====== PASSAGE FOR REVIEW ======

AIM:
To implement 4 bit synchronous up counter and validate functionality.
SOFTWARE REQUIRED:
Quartus prime
THEORY
4 bit synchronous UP Counter
If we enable each J-K flip-flop to toggle based on whether or not all preceding flip-flop outputs (Q) are “high,” we can obtain the same counting sequence as the asynchronous circuit without the ripple effect, since each flip-flop in this circuit will be clocked at exactly the same time:
Each flip-flop in this circuit will be clocked at exactly the same time. The result is a four-bit synchronous “up” counter. Each of the higher-order flip-flops are made ready to toggle (both J and K inputs “high”) if the Q outputs of all previous flip-flops are “high.” Otherwise, the J and K inputs for that flip-flop will both be “low,” placing it into the “latch” mode where it will maintain its present output state at the next clock pulse. Since the first (LSB) flip-flop needs to toggle at every clock pulse, its J and K inputs are connected to Vcc or Vdd, where they will be “high” all the time. The next flip-flop need only “recognize” that the first flip-flop’s Q output is high to be made ready to toggle, so no AND gate is needed. However, the remaining flip-flops should be made ready to toggle only when all lower-order output bits are “high,” thus the need for AND gates.

====== PROVIDED DATA ======

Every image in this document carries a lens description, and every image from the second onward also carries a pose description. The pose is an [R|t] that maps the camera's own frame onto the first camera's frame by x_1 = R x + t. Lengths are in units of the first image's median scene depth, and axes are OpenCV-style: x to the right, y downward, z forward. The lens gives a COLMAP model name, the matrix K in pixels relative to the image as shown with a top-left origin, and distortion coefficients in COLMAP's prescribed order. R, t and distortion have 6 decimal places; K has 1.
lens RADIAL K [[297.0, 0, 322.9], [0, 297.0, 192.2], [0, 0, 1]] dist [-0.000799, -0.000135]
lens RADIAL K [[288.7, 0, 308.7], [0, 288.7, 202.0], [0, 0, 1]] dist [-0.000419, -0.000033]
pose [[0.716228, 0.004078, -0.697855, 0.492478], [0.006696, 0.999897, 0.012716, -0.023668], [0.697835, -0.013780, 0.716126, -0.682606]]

======

DIRECTIONS:
(A) In the synchronous up counter text, translate this sentence into Spanish: "Each flip-flop in this circuit will be clocked at exactly the same time."
(B) Give every distinct word that the synchronous up counter text places in quotation marks.
(C) Based on the synchronous up counter text, answer yes or no for each statement and support each answer with a quote from it.
(i) The first (LSB) flip-flop has its J and K inputs tied to Vcc or Vdd.
(ii) The second flip-flop needs an AND gate before it can toggle.
(iii) The software required is Quartus prime.

ANSWERS GIVEN:
(A) Cada flip-flop de este circuito recibirá el pulso de reloj exactamente al mismo tiempo.

(B) high, up, low, latch, recognize

(C)
(i) Yes: "its J and K inputs are connected to Vcc or Vdd, where they will be “high” all the time"
(ii) No: "so no AND gate is needed"
(iii) Yes: "SOFTWARE REQUIRED: Quartus prime"